(Stored data entries)
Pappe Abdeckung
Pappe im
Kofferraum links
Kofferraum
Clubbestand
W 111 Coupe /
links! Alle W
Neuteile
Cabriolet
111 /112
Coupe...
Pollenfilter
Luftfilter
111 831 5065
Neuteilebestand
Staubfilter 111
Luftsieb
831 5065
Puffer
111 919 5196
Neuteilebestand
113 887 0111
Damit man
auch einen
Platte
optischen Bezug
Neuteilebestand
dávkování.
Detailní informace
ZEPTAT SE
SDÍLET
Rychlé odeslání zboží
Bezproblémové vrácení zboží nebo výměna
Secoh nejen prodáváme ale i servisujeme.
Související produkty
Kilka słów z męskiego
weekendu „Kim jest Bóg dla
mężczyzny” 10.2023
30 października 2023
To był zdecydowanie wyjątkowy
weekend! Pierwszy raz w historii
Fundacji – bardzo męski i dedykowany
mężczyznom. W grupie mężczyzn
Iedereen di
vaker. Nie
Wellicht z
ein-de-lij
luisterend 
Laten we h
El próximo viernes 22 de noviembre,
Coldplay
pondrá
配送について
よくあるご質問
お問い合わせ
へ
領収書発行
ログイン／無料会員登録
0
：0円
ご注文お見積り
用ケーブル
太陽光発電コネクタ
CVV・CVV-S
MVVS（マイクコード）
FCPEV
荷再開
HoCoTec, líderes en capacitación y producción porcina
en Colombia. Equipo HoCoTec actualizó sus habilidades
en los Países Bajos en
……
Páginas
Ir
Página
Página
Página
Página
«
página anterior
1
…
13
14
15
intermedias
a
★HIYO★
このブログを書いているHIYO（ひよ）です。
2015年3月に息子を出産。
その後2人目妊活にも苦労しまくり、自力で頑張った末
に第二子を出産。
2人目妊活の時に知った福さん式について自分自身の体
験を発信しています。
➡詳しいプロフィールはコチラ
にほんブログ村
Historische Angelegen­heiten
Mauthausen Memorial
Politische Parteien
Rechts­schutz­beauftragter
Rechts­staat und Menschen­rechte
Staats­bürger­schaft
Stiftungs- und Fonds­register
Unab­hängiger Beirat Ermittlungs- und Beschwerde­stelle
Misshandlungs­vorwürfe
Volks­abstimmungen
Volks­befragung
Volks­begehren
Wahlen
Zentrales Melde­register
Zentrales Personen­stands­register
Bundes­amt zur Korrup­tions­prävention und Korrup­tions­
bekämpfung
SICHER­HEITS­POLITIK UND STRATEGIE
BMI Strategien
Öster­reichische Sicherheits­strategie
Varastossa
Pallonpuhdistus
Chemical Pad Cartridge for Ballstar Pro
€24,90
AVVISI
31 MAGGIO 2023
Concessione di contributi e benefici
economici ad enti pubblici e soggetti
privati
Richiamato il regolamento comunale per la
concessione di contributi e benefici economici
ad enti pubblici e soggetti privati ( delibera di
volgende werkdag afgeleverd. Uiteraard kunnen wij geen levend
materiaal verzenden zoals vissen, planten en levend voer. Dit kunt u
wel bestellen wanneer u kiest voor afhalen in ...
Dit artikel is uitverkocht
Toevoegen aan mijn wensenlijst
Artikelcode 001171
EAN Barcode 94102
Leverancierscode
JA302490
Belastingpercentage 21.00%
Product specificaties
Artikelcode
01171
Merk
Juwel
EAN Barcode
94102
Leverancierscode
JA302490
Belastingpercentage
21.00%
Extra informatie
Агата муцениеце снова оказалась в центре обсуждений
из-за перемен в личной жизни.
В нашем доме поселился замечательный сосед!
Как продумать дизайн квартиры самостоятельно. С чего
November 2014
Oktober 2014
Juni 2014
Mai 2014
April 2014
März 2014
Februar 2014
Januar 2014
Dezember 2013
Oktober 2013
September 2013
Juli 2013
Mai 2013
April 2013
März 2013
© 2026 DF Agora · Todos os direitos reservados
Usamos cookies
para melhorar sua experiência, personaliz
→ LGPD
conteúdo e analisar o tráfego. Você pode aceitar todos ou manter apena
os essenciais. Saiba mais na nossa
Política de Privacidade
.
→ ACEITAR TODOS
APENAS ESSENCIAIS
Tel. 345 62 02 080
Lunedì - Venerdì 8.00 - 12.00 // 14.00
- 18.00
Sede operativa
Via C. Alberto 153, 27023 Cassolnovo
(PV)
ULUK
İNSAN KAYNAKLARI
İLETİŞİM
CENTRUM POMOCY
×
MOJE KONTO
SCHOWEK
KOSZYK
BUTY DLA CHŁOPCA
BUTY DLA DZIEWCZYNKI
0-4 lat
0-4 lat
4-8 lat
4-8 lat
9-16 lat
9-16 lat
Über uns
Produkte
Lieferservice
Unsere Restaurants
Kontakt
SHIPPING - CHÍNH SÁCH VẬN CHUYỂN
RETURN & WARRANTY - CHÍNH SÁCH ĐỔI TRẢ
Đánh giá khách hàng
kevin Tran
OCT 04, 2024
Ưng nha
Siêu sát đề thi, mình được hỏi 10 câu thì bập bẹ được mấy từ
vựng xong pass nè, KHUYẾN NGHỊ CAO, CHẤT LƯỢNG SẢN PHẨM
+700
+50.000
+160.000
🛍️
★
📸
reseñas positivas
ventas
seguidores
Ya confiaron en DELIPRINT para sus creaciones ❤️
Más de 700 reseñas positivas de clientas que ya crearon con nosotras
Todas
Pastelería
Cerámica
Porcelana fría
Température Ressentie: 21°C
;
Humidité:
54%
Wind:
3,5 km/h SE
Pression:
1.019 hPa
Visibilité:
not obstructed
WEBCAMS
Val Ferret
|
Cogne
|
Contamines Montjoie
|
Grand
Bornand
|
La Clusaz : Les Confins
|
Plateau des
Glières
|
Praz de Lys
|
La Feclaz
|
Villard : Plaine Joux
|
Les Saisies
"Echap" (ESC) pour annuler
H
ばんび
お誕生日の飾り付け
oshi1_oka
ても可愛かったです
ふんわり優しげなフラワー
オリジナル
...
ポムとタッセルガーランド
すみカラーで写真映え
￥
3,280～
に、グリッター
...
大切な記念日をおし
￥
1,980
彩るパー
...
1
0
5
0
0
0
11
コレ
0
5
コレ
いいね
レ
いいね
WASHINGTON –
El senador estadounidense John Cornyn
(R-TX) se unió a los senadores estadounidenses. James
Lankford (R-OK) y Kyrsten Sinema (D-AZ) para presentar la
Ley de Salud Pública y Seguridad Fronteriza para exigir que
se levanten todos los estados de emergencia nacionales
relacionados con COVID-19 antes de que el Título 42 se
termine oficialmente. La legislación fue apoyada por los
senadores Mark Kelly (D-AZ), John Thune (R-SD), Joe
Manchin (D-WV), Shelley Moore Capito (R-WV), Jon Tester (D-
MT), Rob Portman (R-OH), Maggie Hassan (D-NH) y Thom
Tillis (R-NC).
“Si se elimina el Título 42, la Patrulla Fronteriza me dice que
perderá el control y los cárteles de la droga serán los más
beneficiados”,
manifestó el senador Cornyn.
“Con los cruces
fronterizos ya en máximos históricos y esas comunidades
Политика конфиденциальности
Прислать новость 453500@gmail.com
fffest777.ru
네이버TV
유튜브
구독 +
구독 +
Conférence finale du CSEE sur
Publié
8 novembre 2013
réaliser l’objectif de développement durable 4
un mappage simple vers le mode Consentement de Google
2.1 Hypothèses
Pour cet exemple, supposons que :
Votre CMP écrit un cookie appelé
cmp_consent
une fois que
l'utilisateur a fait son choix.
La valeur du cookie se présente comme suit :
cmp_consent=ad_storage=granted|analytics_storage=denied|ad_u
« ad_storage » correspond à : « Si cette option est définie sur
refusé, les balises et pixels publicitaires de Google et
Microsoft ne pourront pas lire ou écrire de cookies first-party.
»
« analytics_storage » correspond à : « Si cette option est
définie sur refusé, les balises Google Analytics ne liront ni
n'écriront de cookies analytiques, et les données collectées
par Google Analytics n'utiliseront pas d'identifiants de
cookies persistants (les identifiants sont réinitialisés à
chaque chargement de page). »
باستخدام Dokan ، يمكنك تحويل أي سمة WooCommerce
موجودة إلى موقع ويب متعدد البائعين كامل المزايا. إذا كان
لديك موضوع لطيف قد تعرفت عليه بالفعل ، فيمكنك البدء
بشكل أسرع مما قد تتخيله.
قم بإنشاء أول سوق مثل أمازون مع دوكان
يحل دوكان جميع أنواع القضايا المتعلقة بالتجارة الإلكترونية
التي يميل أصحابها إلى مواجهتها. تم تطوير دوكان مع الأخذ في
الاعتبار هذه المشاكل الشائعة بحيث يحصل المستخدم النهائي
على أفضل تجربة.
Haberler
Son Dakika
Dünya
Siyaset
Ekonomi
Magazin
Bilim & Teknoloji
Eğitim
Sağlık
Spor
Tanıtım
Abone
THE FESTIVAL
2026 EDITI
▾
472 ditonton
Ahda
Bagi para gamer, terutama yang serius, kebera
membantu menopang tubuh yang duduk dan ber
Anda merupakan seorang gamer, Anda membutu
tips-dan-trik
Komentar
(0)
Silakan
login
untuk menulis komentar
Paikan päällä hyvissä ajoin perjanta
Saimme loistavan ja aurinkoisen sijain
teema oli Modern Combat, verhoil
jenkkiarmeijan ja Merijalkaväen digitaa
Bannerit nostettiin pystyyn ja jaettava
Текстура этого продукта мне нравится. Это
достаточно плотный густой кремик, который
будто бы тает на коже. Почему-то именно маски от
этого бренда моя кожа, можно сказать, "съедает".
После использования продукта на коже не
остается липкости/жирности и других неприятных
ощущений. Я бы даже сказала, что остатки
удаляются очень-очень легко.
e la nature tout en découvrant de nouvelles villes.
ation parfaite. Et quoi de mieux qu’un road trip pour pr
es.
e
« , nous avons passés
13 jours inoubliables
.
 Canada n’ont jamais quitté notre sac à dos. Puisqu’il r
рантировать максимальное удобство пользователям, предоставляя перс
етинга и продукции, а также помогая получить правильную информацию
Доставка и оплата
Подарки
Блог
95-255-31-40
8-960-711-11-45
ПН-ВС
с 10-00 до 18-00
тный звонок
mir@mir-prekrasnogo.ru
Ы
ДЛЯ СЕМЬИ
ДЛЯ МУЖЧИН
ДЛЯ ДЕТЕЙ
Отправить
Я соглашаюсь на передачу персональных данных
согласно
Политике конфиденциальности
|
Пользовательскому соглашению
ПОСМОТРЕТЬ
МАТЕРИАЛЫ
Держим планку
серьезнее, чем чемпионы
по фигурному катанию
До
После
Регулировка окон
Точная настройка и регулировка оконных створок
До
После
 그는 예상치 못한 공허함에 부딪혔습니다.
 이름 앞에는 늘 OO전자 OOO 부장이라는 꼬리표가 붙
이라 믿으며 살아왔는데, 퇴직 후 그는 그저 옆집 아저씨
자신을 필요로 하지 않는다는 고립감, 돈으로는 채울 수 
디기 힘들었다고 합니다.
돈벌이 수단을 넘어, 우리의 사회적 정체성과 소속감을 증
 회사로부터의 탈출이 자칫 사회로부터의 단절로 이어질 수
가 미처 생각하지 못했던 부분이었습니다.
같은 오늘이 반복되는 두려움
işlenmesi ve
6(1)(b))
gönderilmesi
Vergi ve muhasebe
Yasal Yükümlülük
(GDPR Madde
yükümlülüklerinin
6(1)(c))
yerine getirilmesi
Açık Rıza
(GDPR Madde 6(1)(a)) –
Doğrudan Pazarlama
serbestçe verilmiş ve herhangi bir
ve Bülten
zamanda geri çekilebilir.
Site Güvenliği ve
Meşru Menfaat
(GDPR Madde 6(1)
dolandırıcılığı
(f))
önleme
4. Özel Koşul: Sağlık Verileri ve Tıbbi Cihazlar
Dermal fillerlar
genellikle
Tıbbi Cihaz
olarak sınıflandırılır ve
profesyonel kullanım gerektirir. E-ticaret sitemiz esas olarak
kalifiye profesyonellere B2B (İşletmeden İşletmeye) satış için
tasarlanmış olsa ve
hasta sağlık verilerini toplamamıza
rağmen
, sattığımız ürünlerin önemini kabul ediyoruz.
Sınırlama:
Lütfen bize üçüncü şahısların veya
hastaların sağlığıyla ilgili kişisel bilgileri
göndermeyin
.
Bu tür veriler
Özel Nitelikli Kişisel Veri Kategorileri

[The task] Retype the items from the start of the records through the line containing "2015年3月に息子を出産。".

[Task solution]
Pappe Abdeckung
Pappe im
Kofferraum links
Kofferraum
Clubbestand
W 111 Coupe /
links! Alle W
Neuteile
Cabriolet
111 /112
Coupe...
Pollenfilter
Luftfilter
111 831 5065
Neuteilebestand
Staubfilter 111
Luftsieb
831 5065
Puffer
111 919 5196
Neuteilebestand
113 887 0111
Damit man
auch einen
Platte
optischen Bezug
Neuteilebestand
dávkování.
Detailní informace
ZEPTAT SE
SDÍLET
Rychlé odeslání zboží
Bezproblémové vrácení zboží nebo výměna
Secoh nejen prodáváme ale i servisujeme.
Související produkty
Kilka słów z męskiego
weekendu „Kim jest Bóg dla
mężczyzny” 10.2023
30 października 2023
To był zdecydowanie wyjątkowy
weekend! Pierwszy raz w historii
Fundacji – bardzo męski i dedykowany
mężczyznom. W grupie mężczyzn
Iedereen di
vaker. Nie
Wellicht z
ein-de-lij
luisterend 
Laten we h
El próximo viernes 22 de noviembre,
Coldplay
pondrá
配送について
よくあるご質問
お問い合わせ
へ
領収書発行
ログイン／無料会員登録
0
：0円
ご注文お見積り
用ケーブル
太陽光発電コネクタ
CVV・CVV-S
MVVS（マイクコード）
FCPEV
荷再開
HoCoTec, líderes en capacitación y producción porcina
en Colombia. Equipo HoCoTec actualizó sus habilidades
en los Países Bajos en
……
Páginas
Ir
Página
Página
Página
Página
«
página anterior
1
…
13
14
15
intermedias
a
★HIYO★
このブログを書いているHIYO（ひよ）です。
2015年3月に息子を出産。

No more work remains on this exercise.